Раз, два, три, четыре,
Мы уже в твоей квартире;
Пять, шесть, семь, восемь,
Не пугайся, очень просим…
Ты накройся одеялом —
Мы искать тебя не станем…
Но, как только нас увидишь,
Приговор себе подпишешь…
Ты лежи тогда спокойно
И умрешь вполне достойно…
Если станешь вдруг кричать
Иль на помощь кого звать —
Будем очень сильно мучить —
Мы молчать тебя научим…
И не думай ни о чем,
Помни только об одном:
Где бы ты не находился,
Как от нас бы ты не скрылся —
Не исчезнешь никуда,
Мы найдем тебя всегда…
Восемь, семь, шесть, пять,
Мы идем тебя искать,
Четыре, три, два, раз —
Мы убьем тебя сейчас…
Начало 90-х. Поселок "Каменка".
Устав теребить ленту на траурном венке, иссиня-черный ворон взмахнул крыльями и скрылся в густой листве деревьев. Пахло гниющими в земле желудями. Белоснежные облака, как воздушные корабли грациозно проплывали по небу. Их беззвучное движение убаюкивало, заменив самую сладкую колыбельную.
На кладбище было так тихо, что я слышала хруст крапивы, которую с аппетитом жевала Нинка. Если волоски на листьях предварительно примять, то крапива не будет обжигать рот и руки. Лакомство кислое, но очень полезное.
— Ты когда-нибудь задумывалась о том, что мертвые наблюдают за нами? — чуть слышно спросила Нина, губы которой стали зелеными. — О том, что подслушивают наши разговоры?
— А как же обещанный покой? — зевнула я, чувствуя, как колючие камушки вонзаются в спину.
Мы лежали на прогретой солнцем земле возле могилы моих родителей. Легкий ветер без стеснения задирал наши платья, оголяя сухие коленки. Здесь, мы могли себя чувствовать свободными и не боялись осуждения.

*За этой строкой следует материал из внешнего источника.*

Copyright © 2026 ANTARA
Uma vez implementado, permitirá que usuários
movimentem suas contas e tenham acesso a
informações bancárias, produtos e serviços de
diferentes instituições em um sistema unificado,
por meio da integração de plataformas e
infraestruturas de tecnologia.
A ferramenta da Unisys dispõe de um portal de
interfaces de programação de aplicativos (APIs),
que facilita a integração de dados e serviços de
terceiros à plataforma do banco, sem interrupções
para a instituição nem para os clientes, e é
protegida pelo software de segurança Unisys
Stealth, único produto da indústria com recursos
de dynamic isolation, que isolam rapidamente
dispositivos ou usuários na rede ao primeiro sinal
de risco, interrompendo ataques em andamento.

— Его не существует, — уверенно прошептала Нина. — Иногда мне кажется, что каждый раз, когда я включаю бабушкин радиоприемник, то слышу ее ворчанье за спиной. Будучи живой, она строго-настрого запрещала трогать его. Била костылем. За ворот тягала. И даже после ее смерти, я не решаюсь переключить волну. Просыпаюсь, пускаю крокодильи слезы и каждый раз надеюсь, что «Дружок» найдется.
Сердце дрогнуло. Глаза намокли. Песня о потерянном щенке, казалась мне самой грустной на свете. По радио ее крутили целыми сутками, и порой мне казалось, что «Дружок» действительно существует. Скитается голодный пес по лесу, где одиноко и страшно, волком воет, тоскует по хозяину и ищет дорогу домой.
— Щенок белоснежный, лишь рыжие пятна, лишь рыжие пятна и кисточкой хвост, — фальшиво напевали мы дрожащим голосом. — Пропала собака, пропала собака, по кличке «Дружок».
— Хватит, — всхлипнула Нина, утирая тонкую слезу, — а то снова кровь носом пойдет.
Только вот волновалась подруга не за себя. С самого детства слабые сосуды носа были моим проклятьем. Любое неверное движение могло спровоцировать обильное кровотечение. Процесс неприятный и пугающий. Практически в каждой моей школьной тетради были листочки, которые украшали кровавые блямбы. Привыкшая к сею факту Нина, часто подрисовывала к ним рожки, лепестки, а иногда соединяла пятнышки одной линией, превращая их в жуткие бусы.
Возле уха послышалось учащенное дыхание. В нос ударил неприятный запах псины.
— Каштанка, прекрати! — взвизгнула я, когда овчарка прошлась шершавым языком по моему лицу. — Фу! Нельзя!
Послушавшись, собака оставила меня и принялась гонять птиц. Ее игривый лай эхом раздавался по округе.
— А если бы Каштанка потерялась? — безжалостно представила Нина. — Что бы тогда ты делала?
Думать об этом было выше моих сил.
— Искала, — нахмурившись, ответила я. — Днями и ночами. До тех пор, пока бы не нашла.
— А если бы не смогла найти?
— Не знаю, — выдохнула я. — Умерла бы от горя.
Отчасти я говорила правду. Каштанку мне подарили на Святую Пасху, когда мне было восемь, после чего наш дом сгорел, а вместе с ним сгорели мои родители. Немецкая овчарка стала практически единственным уцелевшим воспоминанием о них, и мысль о том, что я могу ее лишиться казалась мне невыносимой.